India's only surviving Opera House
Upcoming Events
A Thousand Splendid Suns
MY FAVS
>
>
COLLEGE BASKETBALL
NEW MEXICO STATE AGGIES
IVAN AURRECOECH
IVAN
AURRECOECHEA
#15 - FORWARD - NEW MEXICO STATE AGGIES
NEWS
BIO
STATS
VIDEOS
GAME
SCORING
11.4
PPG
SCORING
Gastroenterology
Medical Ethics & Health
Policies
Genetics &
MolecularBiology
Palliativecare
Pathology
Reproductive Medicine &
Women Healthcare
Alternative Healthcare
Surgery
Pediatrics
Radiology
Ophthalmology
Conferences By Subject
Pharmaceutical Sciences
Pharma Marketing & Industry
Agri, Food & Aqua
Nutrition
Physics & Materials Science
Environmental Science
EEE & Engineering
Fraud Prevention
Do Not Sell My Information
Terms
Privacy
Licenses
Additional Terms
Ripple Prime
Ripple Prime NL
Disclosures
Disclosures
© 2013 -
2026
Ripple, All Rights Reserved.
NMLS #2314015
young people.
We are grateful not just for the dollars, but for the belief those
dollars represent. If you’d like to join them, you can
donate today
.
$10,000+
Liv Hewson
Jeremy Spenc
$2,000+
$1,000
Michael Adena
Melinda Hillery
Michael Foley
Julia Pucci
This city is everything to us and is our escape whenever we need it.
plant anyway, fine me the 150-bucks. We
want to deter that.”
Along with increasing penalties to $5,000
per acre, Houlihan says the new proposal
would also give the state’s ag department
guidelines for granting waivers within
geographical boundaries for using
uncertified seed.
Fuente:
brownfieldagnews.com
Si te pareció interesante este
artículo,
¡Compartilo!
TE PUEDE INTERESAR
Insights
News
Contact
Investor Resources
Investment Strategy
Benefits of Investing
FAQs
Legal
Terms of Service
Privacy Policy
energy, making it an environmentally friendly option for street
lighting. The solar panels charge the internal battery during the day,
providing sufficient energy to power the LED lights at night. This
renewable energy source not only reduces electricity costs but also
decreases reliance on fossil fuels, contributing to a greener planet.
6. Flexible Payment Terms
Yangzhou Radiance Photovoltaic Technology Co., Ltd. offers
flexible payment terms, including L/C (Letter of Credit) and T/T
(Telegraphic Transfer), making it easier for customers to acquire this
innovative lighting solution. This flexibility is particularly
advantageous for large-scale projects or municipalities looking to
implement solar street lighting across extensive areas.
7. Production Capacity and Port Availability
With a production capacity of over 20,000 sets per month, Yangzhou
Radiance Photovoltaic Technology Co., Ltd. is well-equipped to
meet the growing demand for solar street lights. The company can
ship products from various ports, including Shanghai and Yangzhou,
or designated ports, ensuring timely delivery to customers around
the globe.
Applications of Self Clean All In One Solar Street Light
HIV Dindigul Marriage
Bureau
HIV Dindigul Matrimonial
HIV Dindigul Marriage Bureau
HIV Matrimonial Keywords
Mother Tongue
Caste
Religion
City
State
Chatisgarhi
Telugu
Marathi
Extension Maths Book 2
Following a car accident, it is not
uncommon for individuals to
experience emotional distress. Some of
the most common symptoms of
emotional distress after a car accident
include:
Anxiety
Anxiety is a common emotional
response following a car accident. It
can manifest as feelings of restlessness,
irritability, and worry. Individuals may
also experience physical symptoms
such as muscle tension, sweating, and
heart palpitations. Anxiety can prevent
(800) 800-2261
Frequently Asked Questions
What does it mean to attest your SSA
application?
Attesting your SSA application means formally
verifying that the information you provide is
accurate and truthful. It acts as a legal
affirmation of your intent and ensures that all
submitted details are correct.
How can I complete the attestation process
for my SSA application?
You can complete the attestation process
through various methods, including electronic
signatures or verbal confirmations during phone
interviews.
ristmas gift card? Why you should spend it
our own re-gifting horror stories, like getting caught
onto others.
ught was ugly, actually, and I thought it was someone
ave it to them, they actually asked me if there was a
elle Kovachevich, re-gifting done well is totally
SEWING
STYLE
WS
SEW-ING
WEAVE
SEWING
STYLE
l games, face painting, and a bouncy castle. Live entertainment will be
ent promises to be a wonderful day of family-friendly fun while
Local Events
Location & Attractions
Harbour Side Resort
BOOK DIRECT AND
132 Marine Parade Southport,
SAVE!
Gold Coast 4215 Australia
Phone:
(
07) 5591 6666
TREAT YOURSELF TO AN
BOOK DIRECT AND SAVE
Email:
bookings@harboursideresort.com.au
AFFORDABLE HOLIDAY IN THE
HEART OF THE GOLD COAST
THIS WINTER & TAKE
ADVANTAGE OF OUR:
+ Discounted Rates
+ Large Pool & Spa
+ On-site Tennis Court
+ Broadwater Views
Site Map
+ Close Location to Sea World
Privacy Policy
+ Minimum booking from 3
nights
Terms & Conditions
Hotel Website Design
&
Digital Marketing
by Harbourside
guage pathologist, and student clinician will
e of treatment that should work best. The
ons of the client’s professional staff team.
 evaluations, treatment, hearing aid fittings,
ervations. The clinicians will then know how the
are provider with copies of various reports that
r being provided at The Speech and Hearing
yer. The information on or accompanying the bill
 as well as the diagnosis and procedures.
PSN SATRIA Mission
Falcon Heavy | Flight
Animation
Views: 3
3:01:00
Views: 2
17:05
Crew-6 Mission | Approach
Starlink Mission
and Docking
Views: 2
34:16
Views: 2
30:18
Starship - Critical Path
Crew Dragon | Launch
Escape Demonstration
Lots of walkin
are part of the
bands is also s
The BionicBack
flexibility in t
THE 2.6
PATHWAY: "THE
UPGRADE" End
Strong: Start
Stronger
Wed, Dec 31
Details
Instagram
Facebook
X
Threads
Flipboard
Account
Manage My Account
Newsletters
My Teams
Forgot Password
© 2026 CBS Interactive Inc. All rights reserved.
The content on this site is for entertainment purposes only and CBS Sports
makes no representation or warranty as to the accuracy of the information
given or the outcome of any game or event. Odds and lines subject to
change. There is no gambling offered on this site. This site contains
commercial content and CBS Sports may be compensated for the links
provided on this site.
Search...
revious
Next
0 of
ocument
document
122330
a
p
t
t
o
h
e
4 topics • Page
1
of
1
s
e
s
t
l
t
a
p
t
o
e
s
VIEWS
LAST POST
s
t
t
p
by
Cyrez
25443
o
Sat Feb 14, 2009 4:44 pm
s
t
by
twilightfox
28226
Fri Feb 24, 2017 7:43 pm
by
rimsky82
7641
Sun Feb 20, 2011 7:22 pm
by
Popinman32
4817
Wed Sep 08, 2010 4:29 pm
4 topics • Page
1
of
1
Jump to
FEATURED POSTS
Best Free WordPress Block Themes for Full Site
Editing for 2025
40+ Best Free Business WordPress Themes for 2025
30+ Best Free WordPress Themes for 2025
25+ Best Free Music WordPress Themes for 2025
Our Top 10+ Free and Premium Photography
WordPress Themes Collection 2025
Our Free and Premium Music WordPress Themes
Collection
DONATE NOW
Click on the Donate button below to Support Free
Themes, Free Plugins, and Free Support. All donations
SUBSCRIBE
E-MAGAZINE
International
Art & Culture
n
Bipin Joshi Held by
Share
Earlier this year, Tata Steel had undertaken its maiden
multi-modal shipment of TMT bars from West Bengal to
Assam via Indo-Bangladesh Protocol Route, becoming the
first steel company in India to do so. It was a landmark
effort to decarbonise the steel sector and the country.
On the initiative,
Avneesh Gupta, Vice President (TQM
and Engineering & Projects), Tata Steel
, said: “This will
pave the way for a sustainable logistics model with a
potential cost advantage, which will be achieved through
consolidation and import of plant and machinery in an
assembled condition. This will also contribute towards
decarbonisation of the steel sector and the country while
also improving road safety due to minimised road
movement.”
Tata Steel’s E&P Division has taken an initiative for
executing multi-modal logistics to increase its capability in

★ ★ ★

* _WORK REQUEST_: The records need to be reproduced in their entirety, word for word.

* _SOLUTION FOR THIS PROBLEM_:
India's only surviving Opera House
Upcoming Events
A Thousand Splendid Suns
MY FAVS
>
>
COLLEGE BASKETBALL
NEW MEXICO STATE AGGIES
IVAN AURRECOECH
IVAN
AURRECOECHEA
#15 - FORWARD - NEW MEXICO STATE AGGIES
NEWS
BIO
STATS
VIDEOS
GAME
SCORING
11.4
PPG
SCORING
Gastroenterology
Medical Ethics & Health
Policies
Genetics &
MolecularBiology
Palliativecare
Pathology
Reproductive Medicine &
Women Healthcare
Alternative Healthcare
Surgery
Pediatrics
Radiology
Ophthalmology
Conferences By Subject
Pharmaceutical Sciences
Pharma Marketing & Industry
Agri, Food & Aqua
Nutrition
Physics & Materials Science
Environmental Science
EEE & Engineering
Fraud Prevention
Do Not Sell My Information
Terms
Privacy
Licenses
Additional Terms
Ripple Prime
Ripple Prime NL
Disclosures
Disclosures
© 2013 -
2026
Ripple, All Rights Reserved.
NMLS #2314015
young people.
We are grateful not just for the dollars, but for the belief those
dollars represent. If you’d like to join them, you can
donate today
.
$10,000+
Liv Hewson
Jeremy Spenc
$2,000+
$1,000
Michael Adena
Melinda Hillery
Michael Foley
Julia Pucci
This city is everything to us and is our escape whenever we need it.
plant anyway, fine me the 150-bucks. We
want to deter that.”
Along with increasing penalties to $5,000
per acre, Houlihan says the new proposal
would also give the state’s ag department
guidelines for granting waivers within
geographical boundaries for using
uncertified seed.
Fuente:
brownfieldagnews.com
Si te pareció interesante este
artículo,
¡Compartilo!
TE PUEDE INTERESAR
Insights
News
Contact
Investor Resources
Investment Strategy
Benefits of Investing
FAQs
Legal
Terms of Service
Privacy Policy
energy, making it an environmentally friendly option for street
lighting. The solar panels charge the internal battery during the day,
providing sufficient energy to power the LED lights at night. This
renewable energy source not only reduces electricity costs but also
decreases reliance on fossil fuels, contributing to a greener planet.
6. Flexible Payment Terms
Yangzhou Radiance Photovoltaic Technology Co., Ltd. offers
flexible payment terms, including L/C (Letter of Credit) and T/T
(Telegraphic Transfer), making it easier for customers to acquire this
innovative lighting solution. This flexibility is particularly
advantageous for large-scale projects or municipalities looking to
implement solar street lighting across extensive areas.
7. Production Capacity and Port Availability
With a production capacity of over 20,000 sets per month, Yangzhou
Radiance Photovoltaic Technology Co., Ltd. is well-equipped to
meet the growing demand for solar street lights. The company can
ship products from various ports, including Shanghai and Yangzhou,
or designated ports, ensuring timely delivery to customers around
the globe.
Applications of Self Clean All In One Solar Street Light
HIV Dindigul Marriage
Bureau
HIV Dindigul Matrimonial
HIV Dindigul Marriage Bureau
HIV Matrimonial Keywords
Mother Tongue
Caste
Religion
City
State
Chatisgarhi
Telugu
Marathi
Extension Maths Book 2
Following a car accident, it is not
uncommon for individuals to
experience emotional distress. Some of
the most common symptoms of
emotional distress after a car accident
include:
Anxiety
Anxiety is a common emotional
response following a car accident. It
can manifest as feelings of restlessness,
irritability, and worry. Individuals may
also experience physical symptoms
such as muscle tension, sweating, and
heart palpitations. Anxiety can prevent
(800) 800-2261
Frequently Asked Questions
What does it mean to attest your SSA
application?
Attesting your SSA application means formally
verifying that the information you provide is
accurate and truthful. It acts as a legal
affirmation of your intent and ensures that all
submitted details are correct.
How can I complete the attestation process
for my SSA application?
You can complete the attestation process
through various methods, including electronic
signatures or verbal confirmations during phone
interviews.
ristmas gift card? Why you should spend it
our own re-gifting horror stories, like getting caught
onto others.
ught was ugly, actually, and I thought it was someone
ave it to them, they actually asked me if there was a
elle Kovachevich, re-gifting done well is totally
SEWING
STYLE
WS
SEW-ING
WEAVE
SEWING
STYLE
l games, face painting, and a bouncy castle. Live entertainment will be
ent promises to be a wonderful day of family-friendly fun while
Local Events
Location & Attractions
Harbour Side Resort
BOOK DIRECT AND
132 Marine Parade Southport,
SAVE!
Gold Coast 4215 Australia
Phone:
(
07) 5591 6666
TREAT YOURSELF TO AN
BOOK DIRECT AND SAVE
Email:
bookings@harboursideresort.com.au
AFFORDABLE HOLIDAY IN THE
HEART OF THE GOLD COAST
THIS WINTER & TAKE
ADVANTAGE OF OUR:
+ Discounted Rates
+ Large Pool & Spa
+ On-site Tennis Court
+ Broadwater Views
Site Map
+ Close Location to Sea World
Privacy Policy
+ Minimum booking from 3
nights
Terms & Conditions
Hotel Website Design
&
Digital Marketing
by Harbourside
guage pathologist, and student clinician will
e of treatment that should work best. The
ons of the client’s professional staff team.
 evaluations, treatment, hearing aid fittings,
ervations. The clinicians will then know how the
are provider with copies of various reports that
r being provided at The Speech and Hearing
yer. The information on or accompanying the bill
 as well as the diagnosis and procedures.
PSN SATRIA Mission
Falcon Heavy | Flight
Animation
Views: 3
3:01:00
Views: 2
17:05
Crew-6 Mission | Approach
Starlink Mission
and Docking
Views: 2
34:16
Views: 2
30:18
Starship - Critical Path
Crew Dragon | Launch
Escape Demonstration
Lots of walkin
are part of the
bands is also s
The BionicBack
flexibility in t
THE 2.6
PATHWAY: "THE
UPGRADE" End
Strong: Start
Stronger
Wed, Dec 31
Details
Instagram
Facebook
X
Threads
Flipboard
Account
Manage My Account
Newsletters
My Teams
Forgot Password
© 2026 CBS Interactive Inc. All rights reserved.
The content on this site is for entertainment purposes only and CBS Sports
makes no representation or warranty as to the accuracy of the information
given or the outcome of any game or event. Odds and lines subject to
change. There is no gambling offered on this site. This site contains
commercial content and CBS Sports may be compensated for the links
provided on this site.
Search...
revious
Next
0 of
ocument
document
122330
a
p
t
t
o
h
e
4 topics • Page
1
of
1
s
e
s
t
l
t
a
p
t
o
e
s
VIEWS
LAST POST
s
t
t
p
by
Cyrez
25443
o
Sat Feb 14, 2009 4:44 pm
s
t
by
twilightfox
28226
Fri Feb 24, 2017 7:43 pm
by
rimsky82
7641
Sun Feb 20, 2011 7:22 pm
by
Popinman32
4817
Wed Sep 08, 2010 4:29 pm
4 topics • Page
1
of
1
Jump to
FEATURED POSTS
Best Free WordPress Block Themes for Full Site
Editing for 2025
40+ Best Free Business WordPress Themes for 2025
30+ Best Free WordPress Themes for 2025
25+ Best Free Music WordPress Themes for 2025
Our Top 10+ Free and Premium Photography
WordPress Themes Collection 2025
Our Free and Premium Music WordPress Themes
Collection
DONATE NOW
Click on the Donate button below to Support Free
Themes, Free Plugins, and Free Support. All donations
SUBSCRIBE
E-MAGAZINE
International
Art & Culture
n
Bipin Joshi Held by
Share
Earlier this year, Tata Steel had undertaken its maiden
multi-modal shipment of TMT bars from West Bengal to
Assam via Indo-Bangladesh Protocol Route, becoming the
first steel company in India to do so. It was a landmark
effort to decarbonise the steel sector and the country.
On the initiative,
Avneesh Gupta, Vice President (TQM
and Engineering & Projects), Tata Steel
, said: “This will
pave the way for a sustainable logistics model with a
potential cost advantage, which will be achieved through
consolidation and import of plant and machinery in an
assembled condition. This will also contribute towards
decarbonisation of the steel sector and the country while
also improving road safety due to minimised road
movement.”
Tata Steel’s E&P Division has taken an initiative for
executing multi-modal logistics to increase its capability in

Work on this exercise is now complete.